Other than that, there’s nothing else really dramatic on the council agenda, although a couple of items do raise questions.

Question No. 1: Why wasn’t Item 12 — amending ordinances having to do with subdivisions — vetted through the Planning & Zoning Commission (it bears repeating I am a member of that commission, but that’s not why I am asking) before it came to the City Council? Planning Director Howard J. Koontz, in a memo to the council, wrote that the purpose of this request is "so that Kyle’s land use and development controls can accommodate quality development practices and serve to protect all those properties, even outside of the city’s corporate limits," whatever that means. I have posed the above question directly to Koontz, but, like my query to Scheel, this one came late in the day and am hoping for a timely response even if I’m not realistically expecting one. (Updated Monday 1:25 p.m.) Koontz informed me early Monday the reason this item is going directly to council, bypassing P&Z, has to do with timing ("to get the language in place before the middle of next month," he said) as well as the obvious: "that's the process for text amendments to Chapter 41 of the City Code." So there's that. (End of update)

Question No. 2:Does the inclusion of something called "Windy Hill Zoning" as part of the executive session agenda mean that the controversial zoning case involving the desire of a property owner to locate an apartment complex on Windy Hill Road, a desire the property owner argues was guaranteed him by Hays County even though it was rejected by the city, mean that a lawsuit has been filed or his pending against the city in this matter?
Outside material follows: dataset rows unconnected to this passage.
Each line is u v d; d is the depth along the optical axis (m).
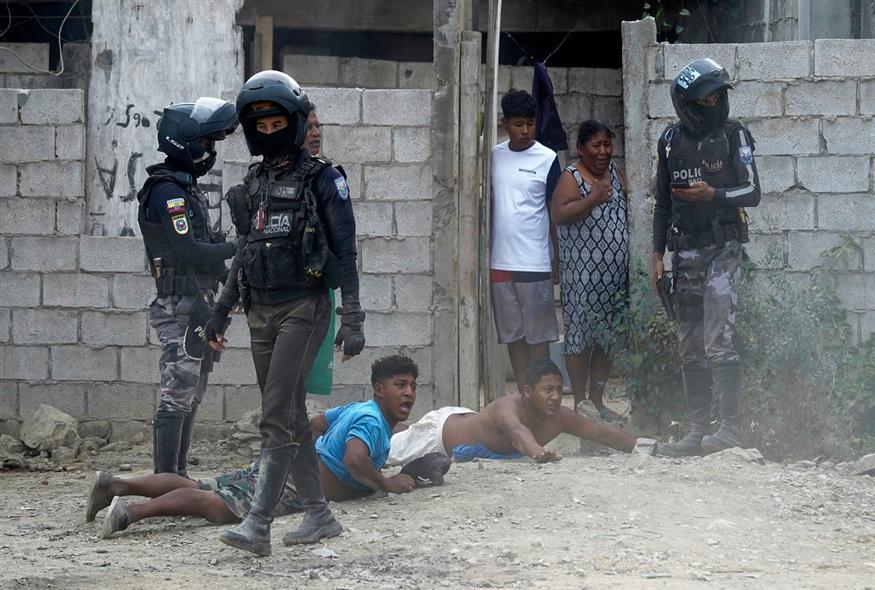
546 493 8.28
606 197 11.01
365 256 11.83
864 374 10.26
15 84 15.45
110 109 13.16
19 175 12.05
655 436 10.86
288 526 7.96
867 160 11.10
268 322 7.07
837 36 14.35
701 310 9.75
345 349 7.05
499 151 11.55
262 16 16.00
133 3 13.21
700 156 9.53
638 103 11.32
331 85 15.51
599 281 11.08
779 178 11.20
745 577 6.45
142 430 12.09
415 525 7.70
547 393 9.59
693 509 7.95
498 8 12.22
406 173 11.80
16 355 12.09
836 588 6.18
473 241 11.69
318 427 9.09
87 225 12.77
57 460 11.45
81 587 6.51
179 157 9.02
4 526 8.43
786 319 10.20
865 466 9.20
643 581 6.32
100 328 12.05
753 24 15.77
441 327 11.80
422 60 17.11
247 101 6.94
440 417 9.88
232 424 12.00
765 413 10.06
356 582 6.52
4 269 12.05
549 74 15.41
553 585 6.25
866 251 11.10
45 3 16.75
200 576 6.73
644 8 15.76
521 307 11.36
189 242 8.82
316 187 7.01
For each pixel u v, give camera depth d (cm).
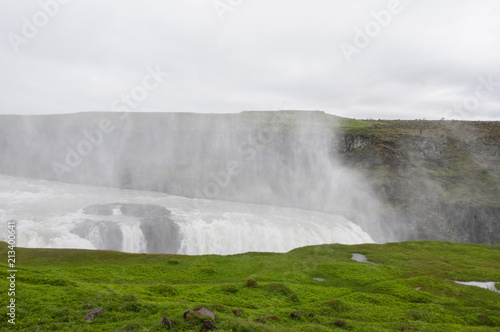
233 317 2439
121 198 10238
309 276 4475
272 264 5003
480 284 4294
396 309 3225
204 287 3547
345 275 4466
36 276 3134
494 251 6388
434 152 12675
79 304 2431
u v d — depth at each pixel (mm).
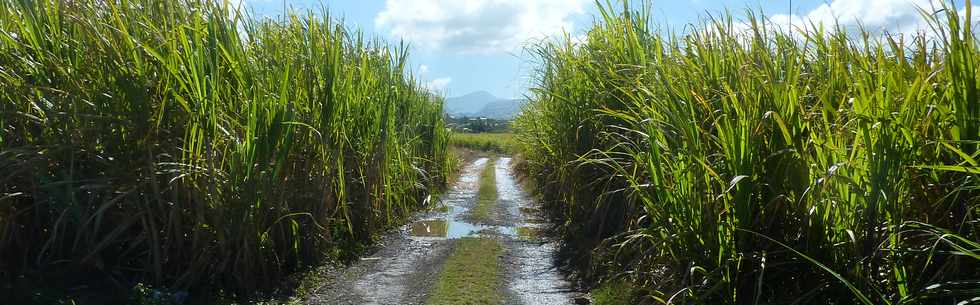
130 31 5465
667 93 4719
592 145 7617
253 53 6418
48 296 4820
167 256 5523
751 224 4312
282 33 6969
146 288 5172
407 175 10445
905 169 3605
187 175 5438
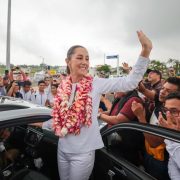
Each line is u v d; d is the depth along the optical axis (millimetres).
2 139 2363
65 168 2252
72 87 2227
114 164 2301
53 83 7121
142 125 2025
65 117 2094
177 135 1740
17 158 2498
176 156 2016
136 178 2086
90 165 2145
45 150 2721
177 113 2061
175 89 2752
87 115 2053
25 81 7672
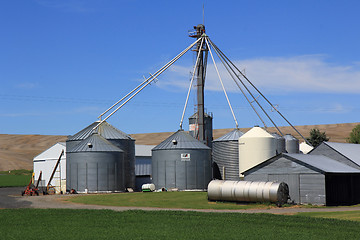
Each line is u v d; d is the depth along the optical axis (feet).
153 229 120.88
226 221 134.31
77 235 112.27
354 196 213.87
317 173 195.52
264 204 192.03
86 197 230.07
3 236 111.34
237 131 297.94
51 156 356.18
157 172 274.98
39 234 113.80
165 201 211.20
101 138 277.85
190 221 134.31
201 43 309.22
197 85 314.55
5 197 236.63
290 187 202.39
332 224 128.36
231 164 291.58
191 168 270.46
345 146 239.71
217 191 203.51
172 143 274.36
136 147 357.00
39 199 223.10
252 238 108.17
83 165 265.34
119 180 270.87
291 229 120.47
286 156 205.36
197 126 315.17
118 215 148.46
Or does it have to do with an entirely different subject involving "Windy Hill Zoning"? Since this is an executive session matter, there’s no one who will go on the record with information about this, at least not right now. But that’s not going to stop me from raising the question.
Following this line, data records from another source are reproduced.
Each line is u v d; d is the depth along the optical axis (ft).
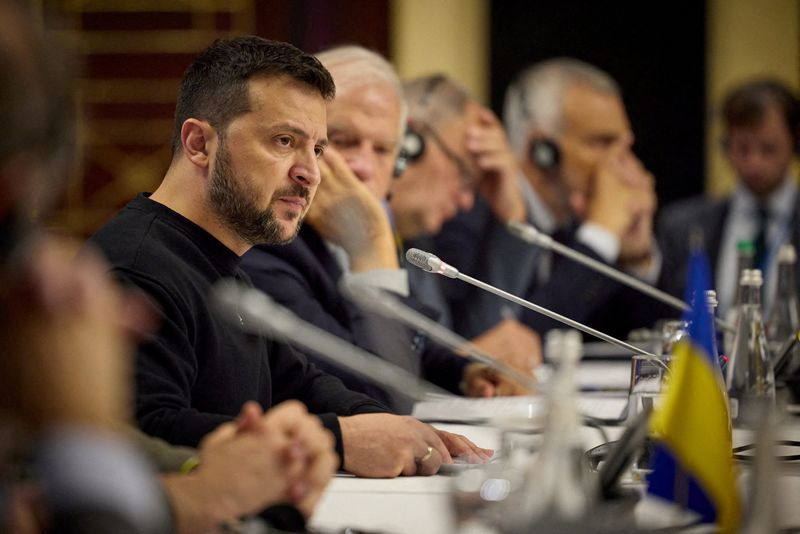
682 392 10.37
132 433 11.87
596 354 37.47
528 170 54.29
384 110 27.58
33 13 6.50
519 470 9.80
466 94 44.86
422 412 22.08
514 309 42.73
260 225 16.75
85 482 6.79
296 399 18.30
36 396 6.81
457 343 17.16
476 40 56.08
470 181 44.42
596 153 54.29
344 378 21.90
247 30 57.67
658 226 54.08
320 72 17.13
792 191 48.32
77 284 6.99
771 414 9.37
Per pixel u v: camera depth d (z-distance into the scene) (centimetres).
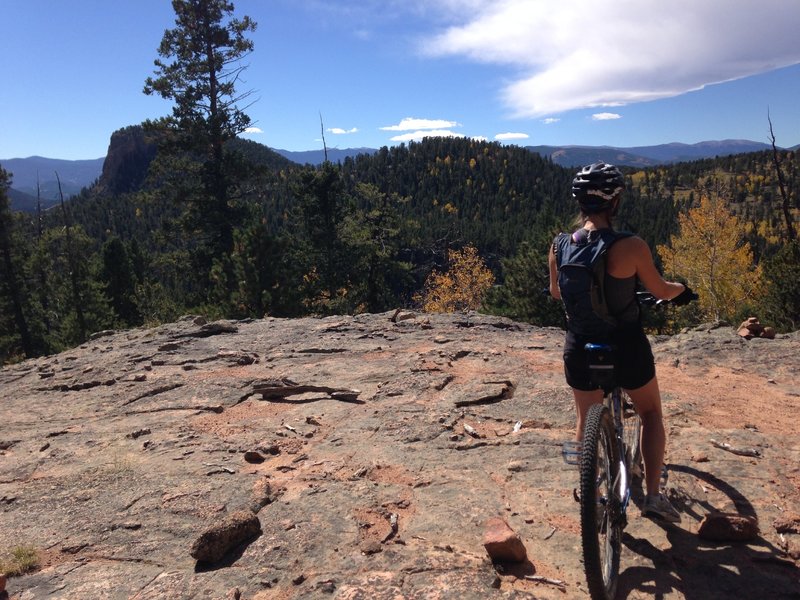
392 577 294
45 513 412
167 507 400
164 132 3850
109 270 5569
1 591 314
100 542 362
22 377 895
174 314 3409
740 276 3312
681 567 296
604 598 250
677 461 416
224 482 436
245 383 716
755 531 316
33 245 5212
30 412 695
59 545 364
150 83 3806
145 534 367
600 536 291
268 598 290
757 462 410
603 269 281
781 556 301
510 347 803
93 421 640
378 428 530
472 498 383
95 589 309
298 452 495
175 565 330
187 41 3869
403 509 376
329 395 646
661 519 334
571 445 279
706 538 319
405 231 4834
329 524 356
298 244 4047
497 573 298
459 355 770
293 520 365
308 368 766
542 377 647
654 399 319
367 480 420
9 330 4619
I must also admit to a certain curiosity about an economic development prospect to be discussed in executive session that has been dubbed "The Last Mile." The mind reels at the possibilities. Is the prison on the southeast edge of town thinking about installing a death row? Nahh!! That can’t be it. That’s not a maximum security facility. When it was on the last council agenda, I thought it might have had something to with the purchase of the property that will allow the city to extend Marketplace Boulevard from the Burleson Road roundabout to the I-35 frontage road. But I thought that was all settled now. It probably has something to do with property owner negotiations in connection with one of the road bond projects, but, still, that "last mile" moniker conjures up all kinds of possibilities.